Last time, the statute-breaking was led by Gov. Scott Walker and State Senate Majority Leader Scott Fitzgerald, rushing their so-called Budget Repair Bill through an illegal vote, and spinning Wisconsin into FitzWalkerStan, Land of Recalls.

This time the same Republican strategists are getting ready to flout a new law - - their law - - requiring a two-thirds vote in the Legislature on any measure that raises taxes.

Remember that's what Republicans rushed into state law in February, right after Walker was elected, to outfox what they were sure would be tax increases proposed by Democrats some day.

Oops: Now the Republicans are advancing through the Committee on Joint Finance that they control a budget that raises taxes on the working poor - - something I pointed out three months ago and which has been there in plain sight since Walker's budget was leaked to me - - but since it's only an increase on the working poor - - and not on real people in the GOP's country-club world - - the Republicans feel they can ignore the new two-thirds' threshold they created.

Get ready to watch Republicans argue - - while hoisted awkwardly by their own petard - - that the tax increase that the Legislature's non-partisan advisory staff says is a tax increase somehow isn't a tax increase.

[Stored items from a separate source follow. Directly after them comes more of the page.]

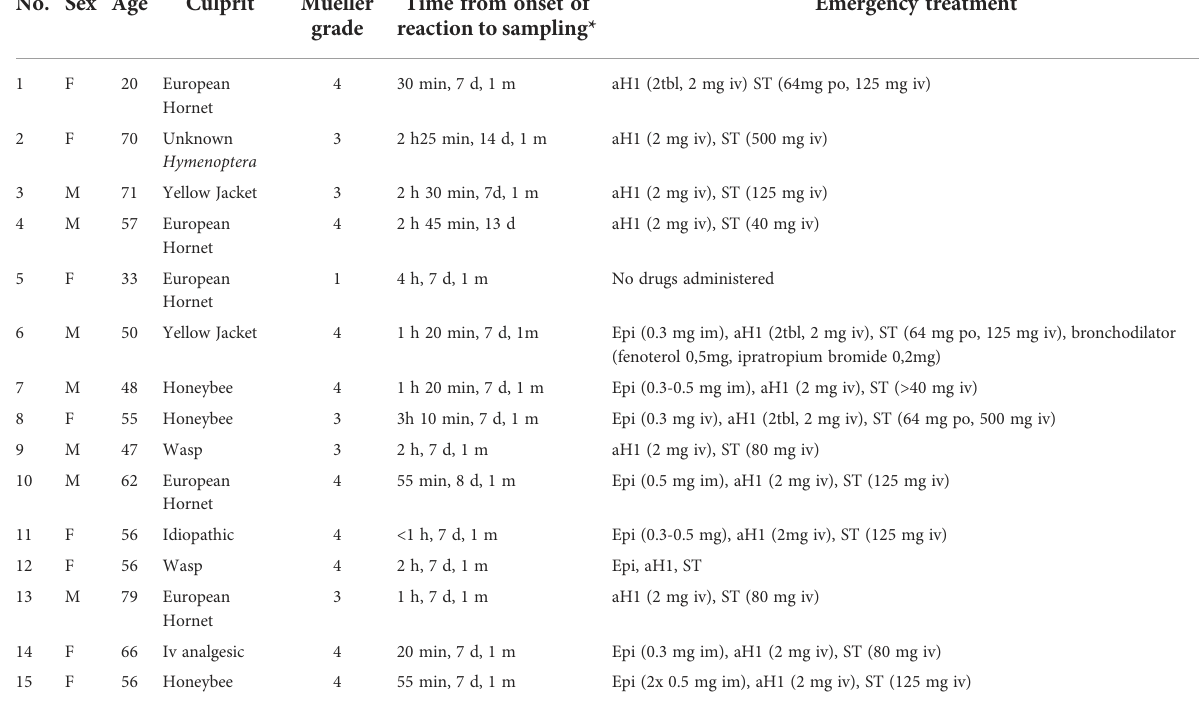
TABLE 1 Patients with acute anaphylactic reactions recruited from the hospital emergency department. No. Sex Age Culprit Mueller Time from onset of grade reaction to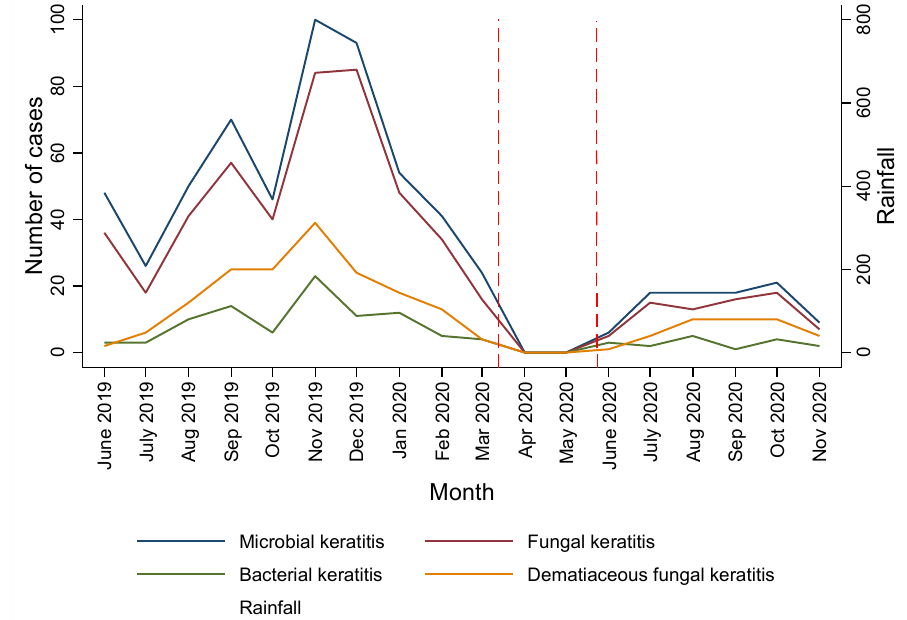
Figure 1. Number of microbial keratitis cases presenting per month and monthly rainfall within Province 2. Area between red dashed line represents when hospital was closed due to COVID-19 restrictions. Fungal and bacterial keratitis cases include mixed fungal–bacterial infections.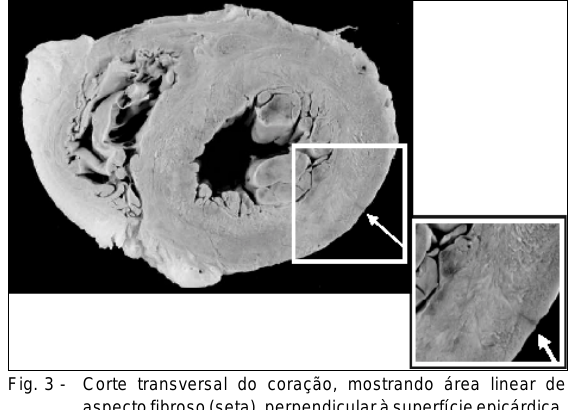
Fig. 3 - Corte transversal do coração, mostrando área linear de aspecto fibroso (seta), perpendicular à superfície epicárdica, que se estende pelo miocárdio, a partir da região subepicárdica em direção ao endocárdio (destaque).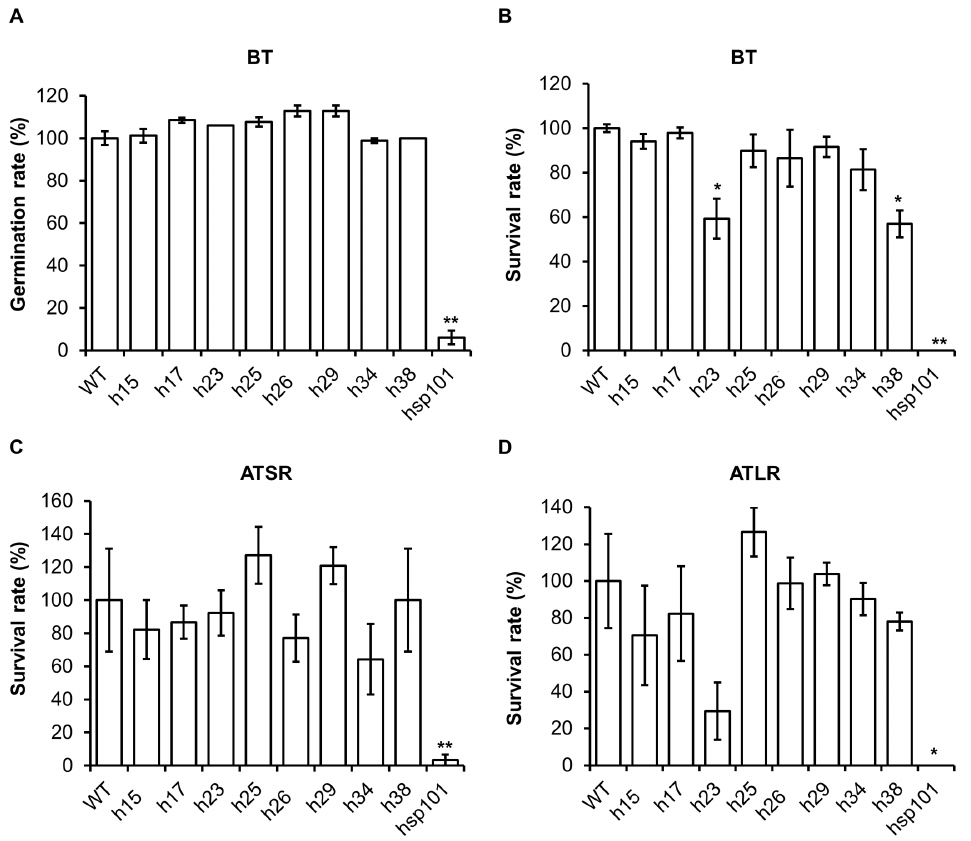
Figure 8. Heat stress treatment of mutant lines. (A) Germination rates for the BT assay. Seeds were treated at 45 u C for 5 h immediately after vernalization at 4 u C, and germination rates were measured after an additional 2 d. Survival rates for the BT assay at 45 u C for 30 min (B), ATSR assay at 45 u C for 150 min (C) and ATLR assay at 45 u C for 1 h (D). 7-d-old seedlings were used in analyses and survival rates of each sample was measured at 7 dafter heat stress. Data were collected from three replicates, each with 30 seeds or 20 seedlings. * and ** indicate significant differences compared with WT plants for P , 0.05 and P , 0.01, respectively, as determined by a t-test.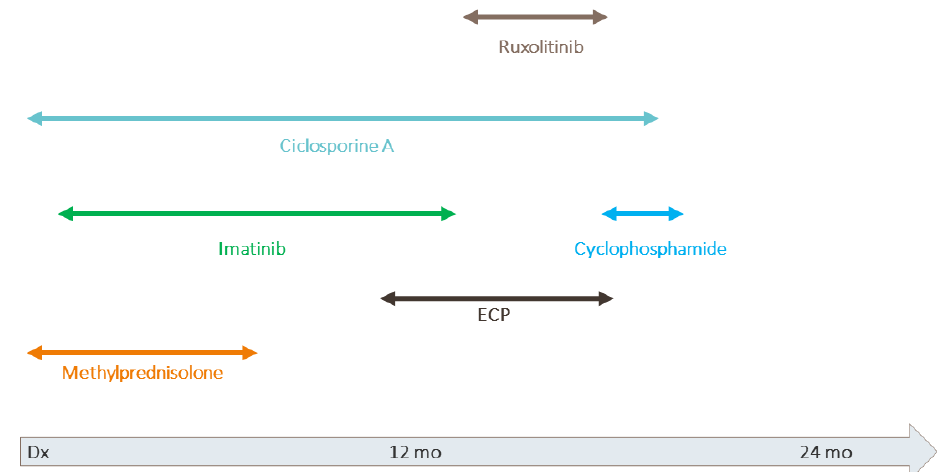
Figure 3. Treatment of cGvHD in case 2.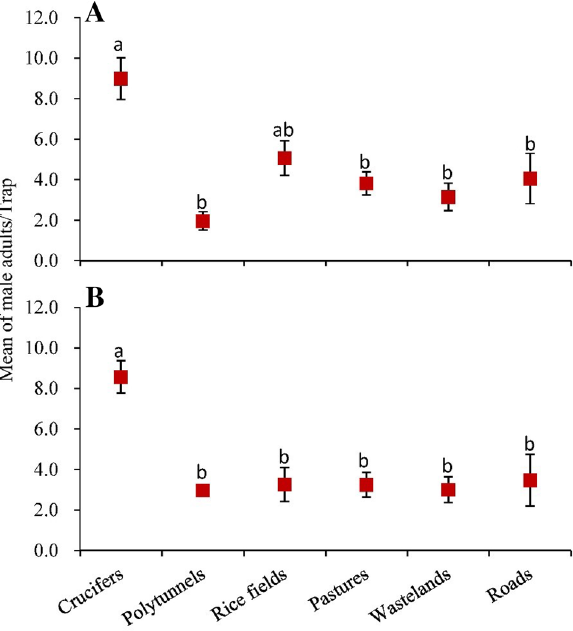
Figure 6. Mean number of P . xylostella adults (± SE) per trap during 2 years survey, collected on the main landscape elements where traps were positioned. Means with the same letter are not significantly different by Tukey–Kramer test ( P = 0.05). ( A ) The first year (from 30 October 2015 to 27 September 2016), ( B ) The second year (from 7 October 2016 to 17 September 17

PolitiFact decided it was a tax increase and graded Walker down for breaking a campaign promise not to raise taxes.

Prediction: We'll witness Republicans pass their budget on a majority vote basis - - in other words, break the law - - and throw the state into fresh chaos. And into court, for sure.

Again.

You know what they say about people who keeping repeating the same bad, unproductive, self-defeating behaviors?

3 comments:

Anonymous said...

What do they say? I can't remember

Anonymous said...

"Prediction: We'll witness Republicans pass their budget on a majority vote basis - - in other words, break the law - - and throw the state into fresh chaos. And into court, for sure."

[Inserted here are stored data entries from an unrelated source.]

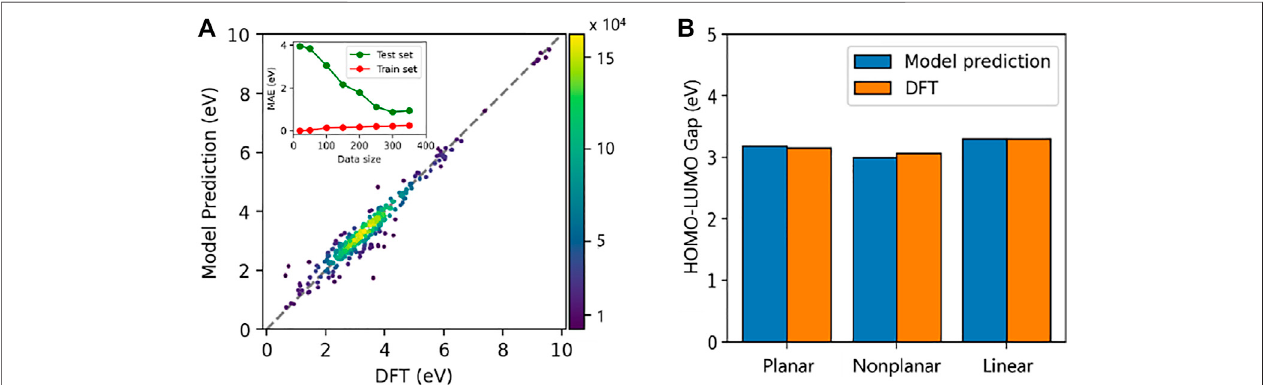
FIGURE11 |(A) HOMO-LUMO gaps of323 PAHs predicted bythe machine learningmodel and DFT calculations. Theinsetindicates theconvergence oflearning curve for the 10-fold cross-validation split of the data. (B) The average gap values of planar, nonplanar and linear PAHs calculated from DFT method and the machine learning model. The detail of PAH is included in Supplementary Table S3 – S5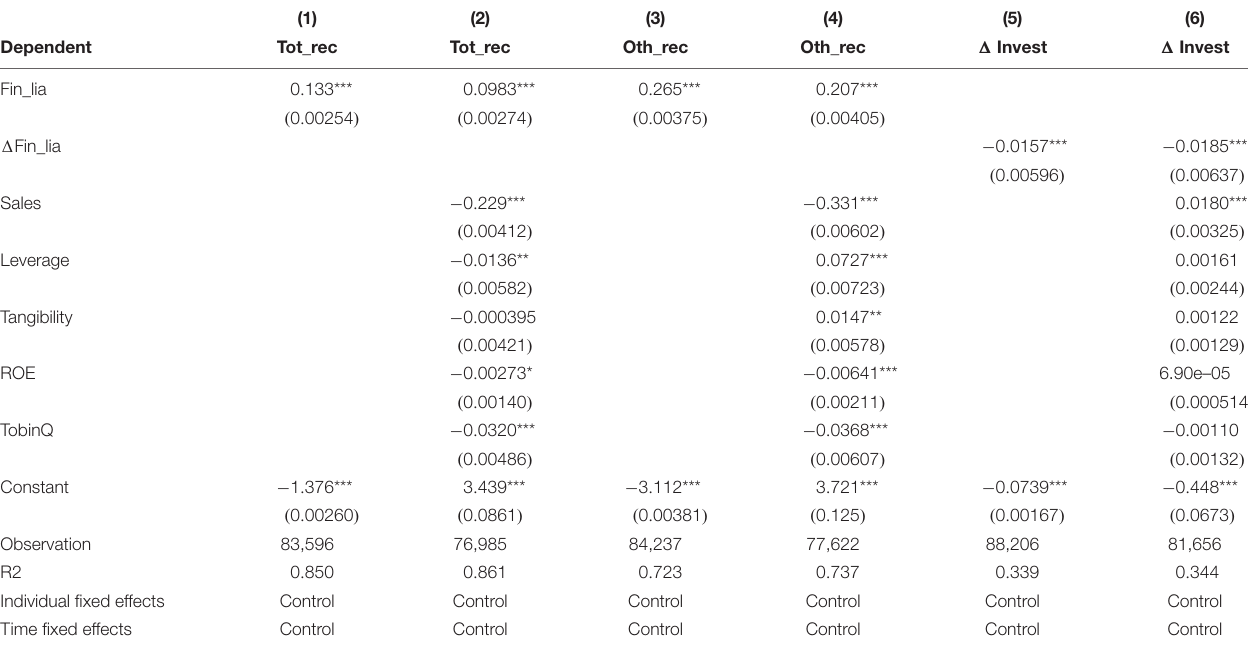
TABLE 4 | “Borrow to Lend” identification models 2 and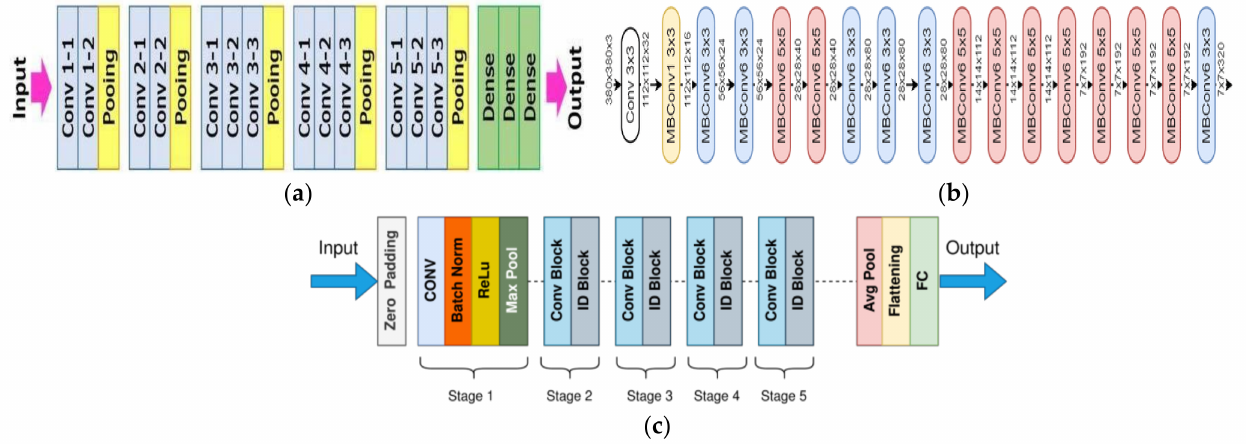
Figure 2. VGG16, EfficientNet B0, and ResNet 50 pre-trained networks architecture. ( a ) VGG16 network architecture [46], ( b ) EfficientNet B0 network architecture [47], ( c ) ResNet50 network archi- tecture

And you'll be wrong. Let's suppose for a minute they do indeed need 2/3to pass the budget.

Have you ever read a state budget? It is a law that supercedes previous law and the language is written to do just that.

They are the Legislature: they make the laws and can undo them at will, only bound by the rules explicitly stated in the Constitution. Familiarize yourself with the Stitt decision before babbling on here.

The magic word "Notwithstanding" gets them around the problem you are torturing logic to arrive at.

Anonymous said...

I'm surprised more trolls aren't posting here.